§ **抜粋本文**:
2019-05-23 08:02:31 | 日記
ダンセイニ卿著『ヤン川の舟唄』には、ボルヘスによる序文と、「潮が満ち引きする場所で」「剣と偶像」「カルカッソーネ」「ヤン川の舟唄」「野原」「乞食の群れ」「不幸交換会」「旅籠の一夜」の8編が収録されている。

本書は、ボルヘス編集の“バベルの図書館” (全30巻)の26巻目にあたる。私にとっては15冊目の“バベルの図書館”の作品である。

“文学は、宇宙開闢説と神話とをもって始まるといわれている。エドワード・ジョン・モートン・ドラックス・プランケット、通称ダンセイニ卿は、その両方のジャンルを、『ぺガナの神々』(一九〇五)および『時と神々』(一九〇六)において巧みに試みた。(略)ブレイクの宇宙開闢説は、スウェデンボリに由来し、のちにニーチェが敷衍することになる、倫理学のある全面的な改革に照応するのに対して、ダンセイニのそれは、自由で嬉々とした想像力の戯れなのである。同じことは彼の膨大な著作全体を構成する他のテクストについても言える。”

ダンセイニ卿は1978年、ダブリンの北方、ミーズ州の伯爵領に生まれた。
幼くして18代城主となったダンセイニ卿は、居城から毎日のように夕映えの山々や野原を眺め、その先にある〈夢の国〉を夢想した。ダンセイニ卿の作品のあらゆる所に、彼が夢みたエルフランドの気配がする。そこは、人間の野原のすぐ隣に境界を接していながら、人間は決して行き着くことが出来ない。黄昏の薄明かりに包まれたその場所には、変化するものは何一つない。〈時〉は動かず、永遠の充足に包まれている。
1921年、ダンセイニ卿は表明した。「私は肉眼で見たものについて書くことは決してない。夢みたことについてだけ書く。」

§ **入力データ**:
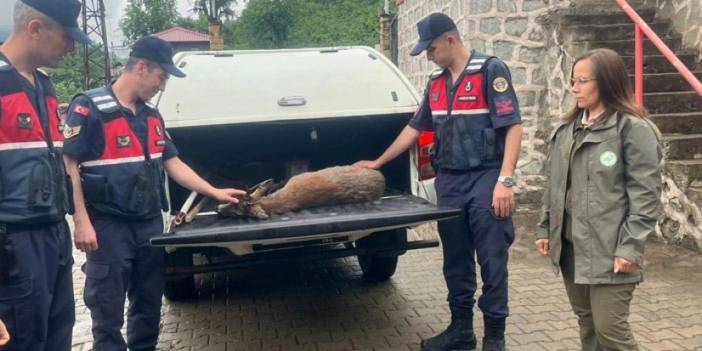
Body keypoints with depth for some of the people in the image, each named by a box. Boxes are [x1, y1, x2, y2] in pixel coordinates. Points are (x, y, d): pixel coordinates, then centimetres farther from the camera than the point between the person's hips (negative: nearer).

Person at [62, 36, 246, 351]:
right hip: (109, 227, -7)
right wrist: (81, 222, -19)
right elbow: (68, 166, -13)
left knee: (149, 307, 16)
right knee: (108, 314, 3)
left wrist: (215, 192, 8)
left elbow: (173, 163, 14)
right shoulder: (89, 108, -10)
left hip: (150, 224, 7)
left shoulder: (152, 116, 12)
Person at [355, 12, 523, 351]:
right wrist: (377, 163, 22)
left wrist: (505, 180, -20)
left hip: (485, 179, -6)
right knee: (455, 261, 13)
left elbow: (513, 126, -13)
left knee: (492, 261, 1)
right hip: (448, 182, 7)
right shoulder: (436, 82, 13)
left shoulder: (490, 70, -8)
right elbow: (414, 128, 21)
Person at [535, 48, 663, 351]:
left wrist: (631, 246, -18)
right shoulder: (566, 129, 12)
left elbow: (645, 195, -14)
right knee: (586, 323, 16)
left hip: (609, 250, -7)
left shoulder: (634, 128, -10)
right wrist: (546, 228, 14)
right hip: (569, 246, 7)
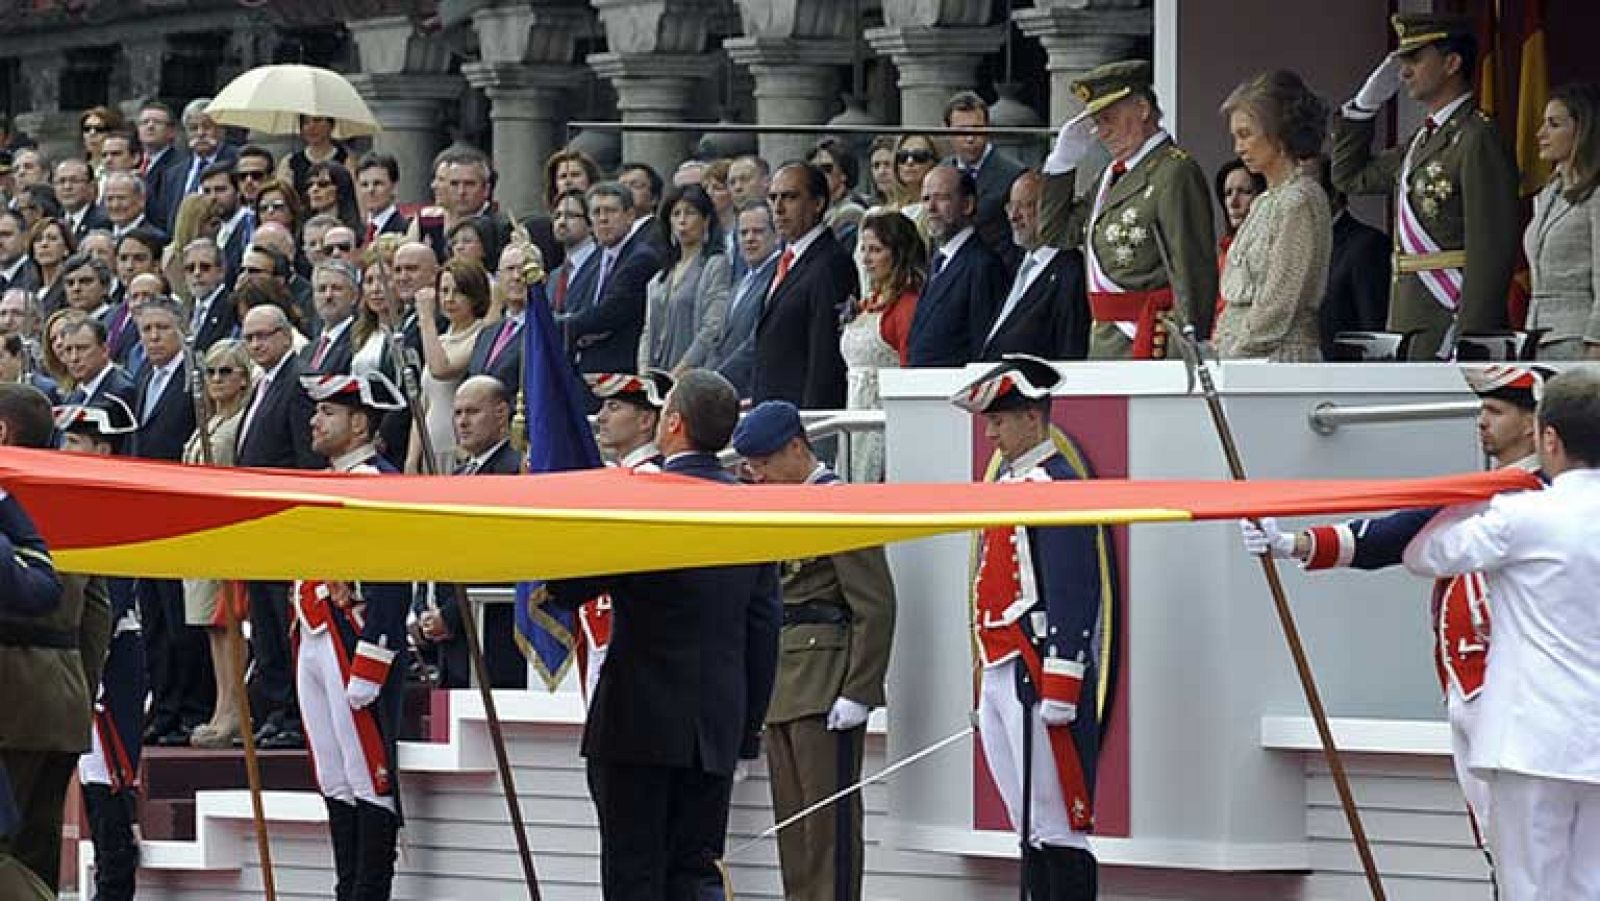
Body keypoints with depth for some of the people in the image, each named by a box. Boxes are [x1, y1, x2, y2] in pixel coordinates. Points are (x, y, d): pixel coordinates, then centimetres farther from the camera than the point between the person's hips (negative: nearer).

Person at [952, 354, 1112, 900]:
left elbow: (1075, 593, -18)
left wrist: (1060, 689, -22)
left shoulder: (1056, 483, -11)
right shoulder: (1009, 482, 20)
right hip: (999, 673, 10)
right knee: (1030, 831, 11)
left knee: (1057, 832, -10)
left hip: (1038, 673, -10)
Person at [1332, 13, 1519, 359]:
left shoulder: (1478, 139, -11)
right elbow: (1350, 177, 31)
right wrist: (1366, 102, 19)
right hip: (1408, 329, 9)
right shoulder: (1423, 139, 18)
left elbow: (1491, 251, -18)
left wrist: (1465, 342, -23)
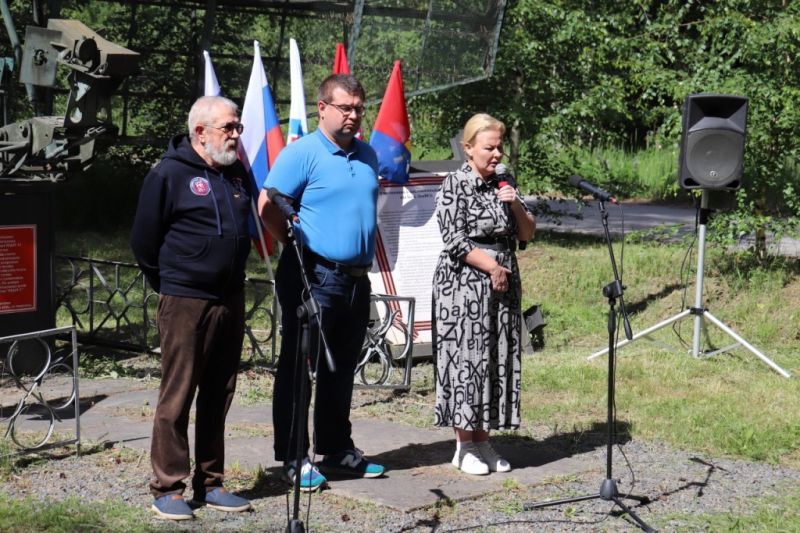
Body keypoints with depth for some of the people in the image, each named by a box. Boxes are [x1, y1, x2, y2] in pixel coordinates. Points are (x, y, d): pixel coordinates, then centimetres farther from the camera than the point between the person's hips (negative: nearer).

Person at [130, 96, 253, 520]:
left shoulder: (238, 174, 12)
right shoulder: (169, 175, -7)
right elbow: (144, 242, -3)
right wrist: (171, 285, 6)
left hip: (230, 301, 6)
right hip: (185, 304, -6)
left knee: (218, 397, 11)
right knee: (177, 397, -3)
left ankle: (209, 483, 19)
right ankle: (167, 489, 4)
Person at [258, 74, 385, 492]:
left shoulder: (367, 155, 12)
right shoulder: (301, 154, -10)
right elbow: (269, 207, -14)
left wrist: (365, 258, 16)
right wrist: (300, 246, -4)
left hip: (357, 278, 7)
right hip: (314, 278, -7)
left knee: (342, 367, 15)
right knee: (298, 367, 0)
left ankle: (337, 450, 26)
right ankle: (292, 457, 6)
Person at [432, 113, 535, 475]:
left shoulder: (502, 185, 12)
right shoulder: (455, 185, -6)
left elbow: (527, 235, 12)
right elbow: (455, 242, -13)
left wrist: (516, 206, -5)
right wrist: (493, 267, -11)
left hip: (502, 287, 7)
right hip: (464, 285, -6)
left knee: (497, 360, 6)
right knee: (465, 359, -4)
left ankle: (482, 441, 14)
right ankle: (464, 446, 4)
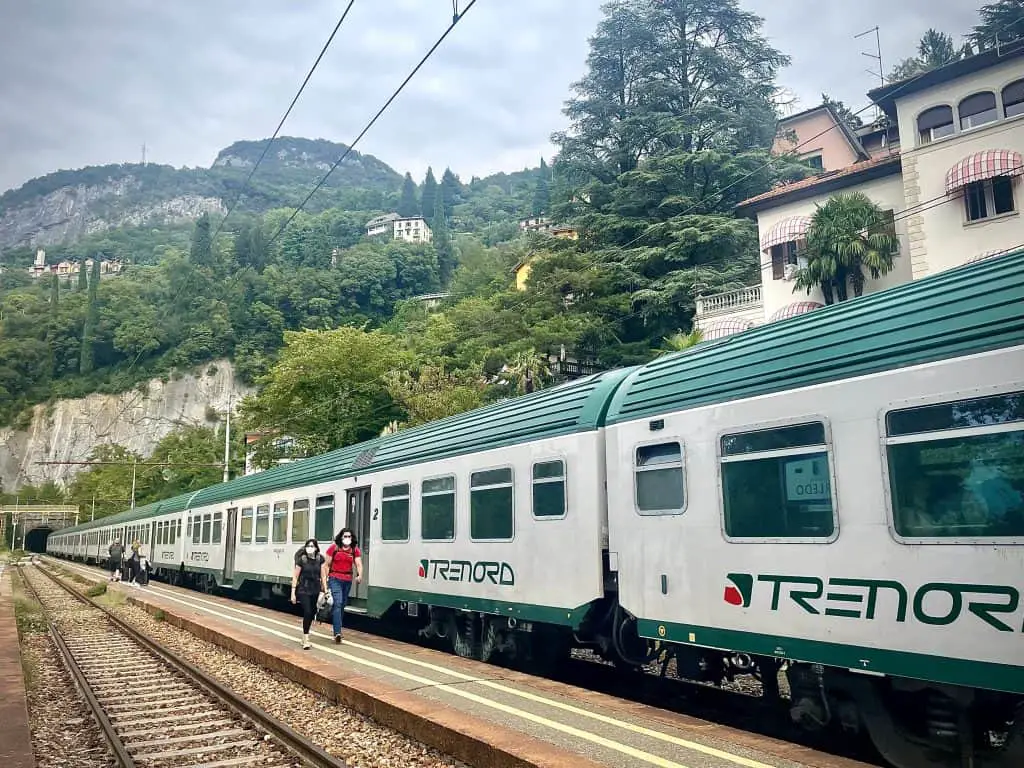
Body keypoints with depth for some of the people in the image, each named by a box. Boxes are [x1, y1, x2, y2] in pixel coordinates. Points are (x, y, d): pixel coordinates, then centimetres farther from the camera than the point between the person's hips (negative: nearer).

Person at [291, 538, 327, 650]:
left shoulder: (320, 559, -1)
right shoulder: (301, 560, -10)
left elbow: (323, 576, 4)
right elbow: (295, 577, -5)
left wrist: (325, 590, 2)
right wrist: (293, 593, -5)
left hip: (315, 590, 4)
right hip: (303, 590, -4)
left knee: (312, 613, 12)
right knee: (307, 612, -13)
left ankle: (305, 636, 32)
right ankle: (306, 640, -6)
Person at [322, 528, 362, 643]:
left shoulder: (355, 550, 5)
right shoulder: (334, 548, -1)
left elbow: (359, 564, -4)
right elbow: (326, 565, 3)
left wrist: (359, 575, -24)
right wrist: (325, 579, -2)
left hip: (348, 581, 4)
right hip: (335, 579, -4)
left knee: (342, 605, 14)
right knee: (337, 603, -16)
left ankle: (337, 630, 28)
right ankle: (337, 632, -21)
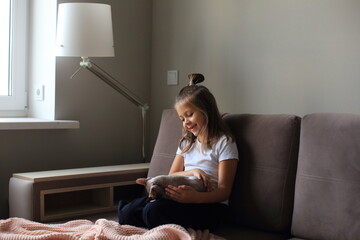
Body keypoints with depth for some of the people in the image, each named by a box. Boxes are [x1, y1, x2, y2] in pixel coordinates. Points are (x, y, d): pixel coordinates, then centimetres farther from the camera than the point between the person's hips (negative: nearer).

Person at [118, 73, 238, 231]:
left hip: (211, 207, -6)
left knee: (154, 210, -31)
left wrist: (195, 197, -29)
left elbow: (224, 191, -8)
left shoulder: (224, 142, -1)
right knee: (128, 212, -22)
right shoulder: (186, 142, 22)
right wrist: (192, 172, -5)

§ **作業内容**:
• a. データの行を先頭から「left wrist: (1465, 342, -23)」を含む行まで、両端の行も含めて一字一句そのまま書き写してください。画像は答えに含めないこと。
• b. ダンセイニ卿の『ヤン川の舟唄』を紹介する文章の続きを、最後の文の直後から書き足すこと。

§ **各作業の答え**:
• a.
Body keypoints with depth for some of the people in the image, each named by a box. Boxes are [x1, y1, x2, y2] in pixel coordinates. Points are (x, y, d): pixel coordinates, then centimetres farther from the camera than the point between the person's hips (negative: nearer).

Person at [62, 36, 246, 351]:
right hip: (109, 227, -7)
right wrist: (81, 222, -19)
right elbow: (68, 166, -13)
left knee: (149, 307, 16)
right knee: (108, 314, 3)
left wrist: (215, 192, 8)
left elbow: (173, 163, 14)
right shoulder: (89, 108, -10)
left hip: (150, 224, 7)
left shoulder: (152, 116, 12)
Person at [355, 12, 523, 351]:
right wrist: (377, 163, 22)
left wrist: (505, 180, -20)
left hip: (485, 179, -6)
right knee: (455, 261, 13)
left elbow: (513, 126, -13)
left knee: (492, 261, 1)
right hip: (448, 182, 7)
right shoulder: (436, 82, 13)
left shoulder: (490, 70, -8)
right elbow: (414, 128, 21)
Person at [535, 48, 663, 351]:
left wrist: (631, 246, -18)
right shoulder: (566, 129, 12)
left elbow: (645, 195, -14)
right knee: (586, 323, 16)
left hip: (609, 250, -7)
left shoulder: (634, 128, -10)
right wrist: (546, 228, 14)
right hip: (569, 246, 7)
Body keypoints with depth for some of the people in the image, each named by a box. Boxes are [x1, y1, x2, y2] in pixel coordinates. Points are (x, y, d): pixel coordinates, then centimetres farther from the camera than the point between the person's hips (negative: nearer).

Person at [952, 354, 1112, 900]:
left elbow: (1075, 593, -18)
left wrist: (1060, 689, -22)
left shoulder: (1056, 483, -11)
right shoulder: (1009, 482, 20)
right hip: (999, 673, 10)
right knee: (1030, 831, 11)
left knee: (1057, 832, -10)
left hip: (1038, 673, -10)
Person at [1332, 13, 1519, 359]:
left shoulder: (1478, 139, -11)
right elbow: (1350, 177, 31)
right wrist: (1366, 102, 19)
right hip: (1408, 329, 9)
right shoulder: (1423, 139, 18)
left elbow: (1491, 251, -18)
left wrist: (1465, 342, -23)

• b.
「潮が満ち引きする場所で」は、亡骸の見る幾世紀にわたる夢。

ロンドンの住人だった私は、何か恐ろしい罪を犯したことにより、マントを纏った友人たちから古代の儀式に則って殺害され、河口近くの泥濘に亡骸を遺棄された。
私の亡骸は正式な埋葬が許されず、それ故魂は如何なる地獄にも辿り着けず、幾世紀もの間、忘れ去られた物、役に立たない物などと共に泥土に留まり続けることになった。
私は死者の目で見棄てられた物たちを見た。

“長い年月の間ずっと、廃屋の群れだって哭きたかったのだ、が、死んでいるので、じっと沈黙しているのだ、ということを。またもし、見棄てられた漂流物がすすり泣けるものなら、それは彼らにとってもよいことだろうと気がついた。しかしそれらの物たちには泣こうにも眼もなく、生命も持っていなかった。私はまた、すすり泣こうとしてみた。が、私の死んだ眼からは一滴の涙も出なかった。”

私は見棄てられた物たちとともに冷たい泥濘に横たわっていた。
川は私たちに優しくしてくれない。抱きしめてくれない。唄ってくれない。埋葬してくれない。川は豪華な船に懸想しながら海へ流れていくだけだ。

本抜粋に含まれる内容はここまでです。